▶ **Set task**
Lay out every text line of the rows below as a Markdown table with two columns, No. and Line, numbering the lines in order and skipping blank ones. Leave the pictures out.

▶ **Listed records**
● ● ● ● ● ● ●
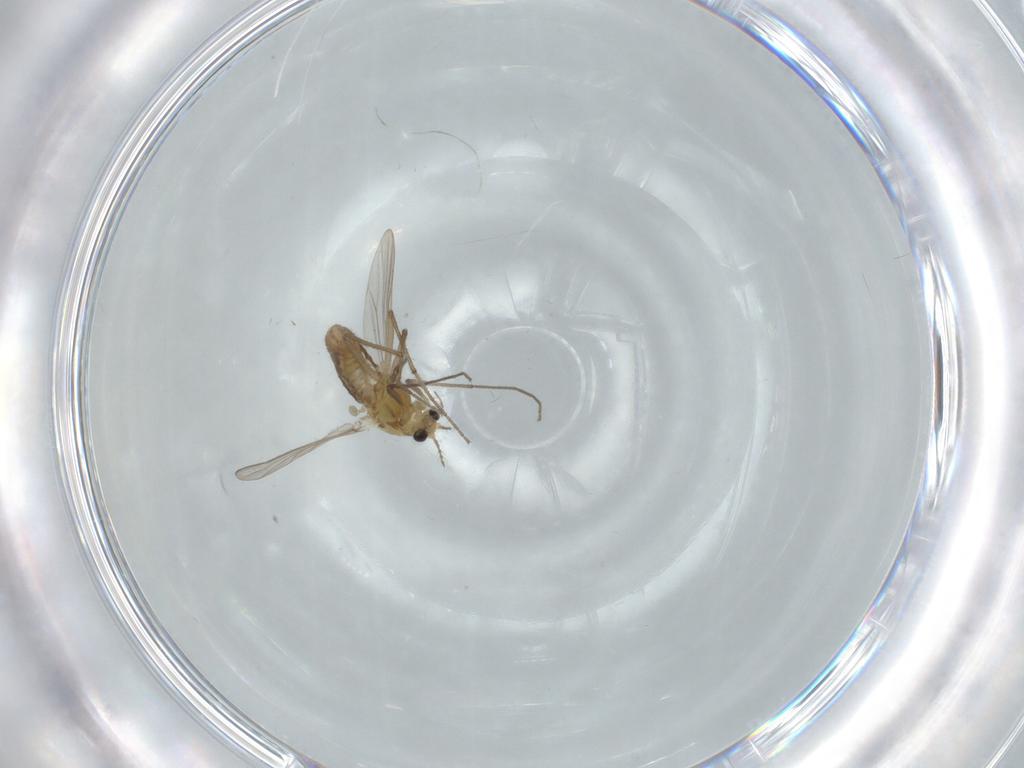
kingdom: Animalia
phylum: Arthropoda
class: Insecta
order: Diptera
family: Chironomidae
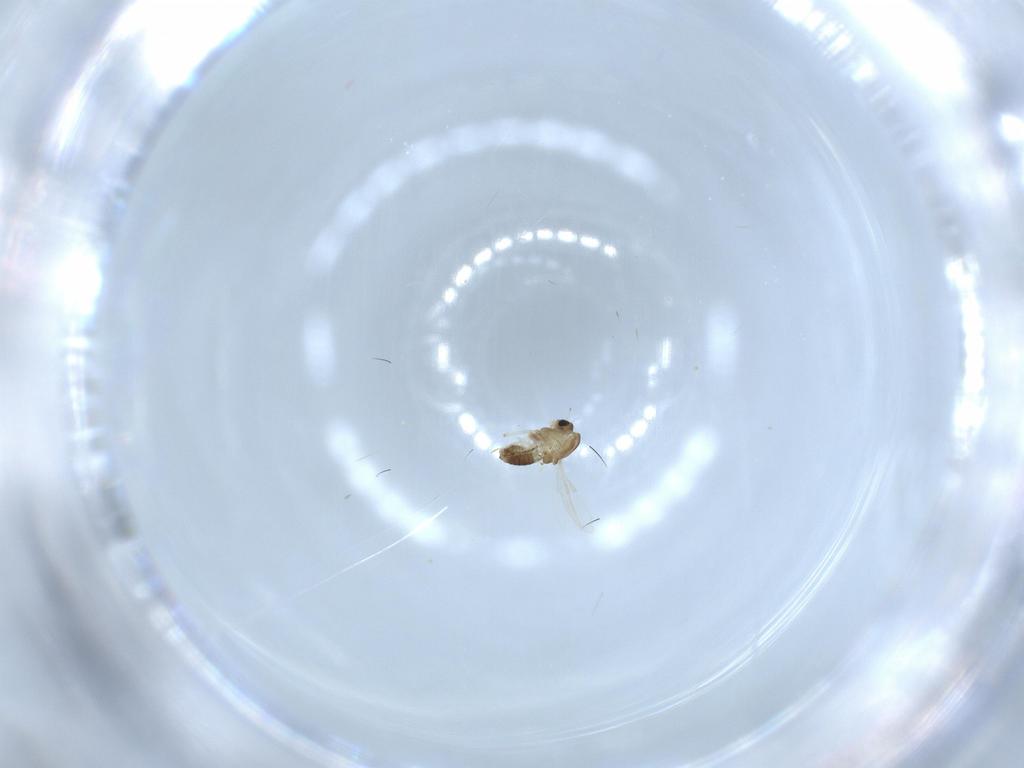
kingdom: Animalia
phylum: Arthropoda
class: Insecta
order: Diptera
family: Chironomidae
● ● ● ● ● ● ●
▶ **Full response**
| No. | Line |
|---|---|
| 1 | kingdom: Animalia |
| 2 | phylum: Arthropoda |
| 3 | class: Insecta |
| 4 | order: Diptera |
| 5 | family: Chironomidae |
| 6 | kingdom: Animalia |
| 7 | phylum: Arthropoda |
| 8 | class: Insecta |
| 9 | order: Diptera |
| 10 | family: Chironomidae |